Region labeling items
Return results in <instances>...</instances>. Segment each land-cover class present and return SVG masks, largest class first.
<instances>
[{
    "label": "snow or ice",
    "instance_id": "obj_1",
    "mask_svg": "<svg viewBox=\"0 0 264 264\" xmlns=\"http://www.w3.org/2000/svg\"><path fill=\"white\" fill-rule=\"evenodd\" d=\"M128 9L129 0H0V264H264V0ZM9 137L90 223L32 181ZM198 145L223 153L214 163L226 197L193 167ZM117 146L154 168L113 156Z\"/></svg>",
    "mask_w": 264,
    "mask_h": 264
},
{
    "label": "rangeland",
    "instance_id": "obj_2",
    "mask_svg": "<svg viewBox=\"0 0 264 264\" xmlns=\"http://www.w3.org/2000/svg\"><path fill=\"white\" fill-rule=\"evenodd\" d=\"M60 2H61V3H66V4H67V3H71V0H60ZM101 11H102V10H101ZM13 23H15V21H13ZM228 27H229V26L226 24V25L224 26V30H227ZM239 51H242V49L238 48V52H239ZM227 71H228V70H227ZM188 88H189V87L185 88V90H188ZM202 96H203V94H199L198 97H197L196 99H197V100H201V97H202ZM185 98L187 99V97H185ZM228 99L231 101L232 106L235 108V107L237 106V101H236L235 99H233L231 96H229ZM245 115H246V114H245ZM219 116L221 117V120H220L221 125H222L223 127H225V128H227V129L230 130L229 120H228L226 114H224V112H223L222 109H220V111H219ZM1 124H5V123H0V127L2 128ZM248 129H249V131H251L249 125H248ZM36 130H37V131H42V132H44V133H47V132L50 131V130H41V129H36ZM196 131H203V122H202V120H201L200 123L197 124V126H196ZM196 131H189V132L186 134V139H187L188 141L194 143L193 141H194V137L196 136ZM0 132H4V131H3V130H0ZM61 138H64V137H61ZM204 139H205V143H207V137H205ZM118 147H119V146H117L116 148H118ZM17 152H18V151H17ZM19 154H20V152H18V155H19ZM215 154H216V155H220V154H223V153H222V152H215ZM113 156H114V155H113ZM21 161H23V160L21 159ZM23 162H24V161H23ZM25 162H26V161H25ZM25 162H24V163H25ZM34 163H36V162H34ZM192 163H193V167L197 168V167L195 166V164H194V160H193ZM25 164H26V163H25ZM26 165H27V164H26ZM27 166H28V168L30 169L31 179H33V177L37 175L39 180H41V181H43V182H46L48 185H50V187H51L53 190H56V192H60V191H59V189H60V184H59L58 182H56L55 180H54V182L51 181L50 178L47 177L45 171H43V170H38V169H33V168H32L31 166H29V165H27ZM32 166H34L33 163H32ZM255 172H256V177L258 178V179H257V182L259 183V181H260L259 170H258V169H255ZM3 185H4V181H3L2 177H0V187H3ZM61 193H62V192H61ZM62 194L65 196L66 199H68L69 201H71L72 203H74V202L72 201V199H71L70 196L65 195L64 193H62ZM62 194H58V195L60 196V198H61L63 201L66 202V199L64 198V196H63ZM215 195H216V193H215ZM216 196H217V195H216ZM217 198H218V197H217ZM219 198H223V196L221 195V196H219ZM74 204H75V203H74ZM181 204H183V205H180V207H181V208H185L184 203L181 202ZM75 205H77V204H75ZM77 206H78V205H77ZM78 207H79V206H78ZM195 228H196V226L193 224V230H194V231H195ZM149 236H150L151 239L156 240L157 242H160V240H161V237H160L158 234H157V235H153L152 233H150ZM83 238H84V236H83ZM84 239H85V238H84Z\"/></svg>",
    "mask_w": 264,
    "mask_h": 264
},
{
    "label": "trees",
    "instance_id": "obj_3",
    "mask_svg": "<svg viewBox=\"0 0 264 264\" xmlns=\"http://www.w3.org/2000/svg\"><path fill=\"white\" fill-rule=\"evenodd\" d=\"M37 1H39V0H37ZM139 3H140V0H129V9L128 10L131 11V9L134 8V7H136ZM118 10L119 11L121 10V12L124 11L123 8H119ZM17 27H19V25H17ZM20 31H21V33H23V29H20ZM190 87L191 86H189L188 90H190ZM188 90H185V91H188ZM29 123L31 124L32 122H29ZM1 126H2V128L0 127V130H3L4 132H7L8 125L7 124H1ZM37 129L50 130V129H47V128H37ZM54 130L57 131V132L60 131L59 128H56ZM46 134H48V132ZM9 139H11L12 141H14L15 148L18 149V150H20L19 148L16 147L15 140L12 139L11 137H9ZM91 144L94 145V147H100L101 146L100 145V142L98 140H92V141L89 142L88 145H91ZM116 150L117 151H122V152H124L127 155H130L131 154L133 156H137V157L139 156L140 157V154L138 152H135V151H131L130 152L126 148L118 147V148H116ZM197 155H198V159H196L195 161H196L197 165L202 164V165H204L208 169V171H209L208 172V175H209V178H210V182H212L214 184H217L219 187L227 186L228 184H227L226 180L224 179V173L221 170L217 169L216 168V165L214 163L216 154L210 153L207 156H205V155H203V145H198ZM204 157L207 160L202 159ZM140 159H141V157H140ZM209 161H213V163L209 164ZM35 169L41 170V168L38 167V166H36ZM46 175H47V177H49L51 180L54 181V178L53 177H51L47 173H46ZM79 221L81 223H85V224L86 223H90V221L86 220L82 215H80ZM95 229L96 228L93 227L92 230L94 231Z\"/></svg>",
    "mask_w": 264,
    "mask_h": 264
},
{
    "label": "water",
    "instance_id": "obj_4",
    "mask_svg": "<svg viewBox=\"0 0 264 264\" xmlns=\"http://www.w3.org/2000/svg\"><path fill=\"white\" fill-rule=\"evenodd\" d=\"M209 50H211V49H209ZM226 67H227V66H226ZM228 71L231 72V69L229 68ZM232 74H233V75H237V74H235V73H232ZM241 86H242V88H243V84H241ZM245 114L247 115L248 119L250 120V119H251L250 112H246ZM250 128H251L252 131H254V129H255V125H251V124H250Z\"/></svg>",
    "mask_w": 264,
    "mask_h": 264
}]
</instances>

Do this :: Please list each line of the material above that contains the string "instances".

Worked solution ::
Return results in <instances>...</instances>. Segment each land-cover class present and return SVG masks, largest class first.
<instances>
</instances>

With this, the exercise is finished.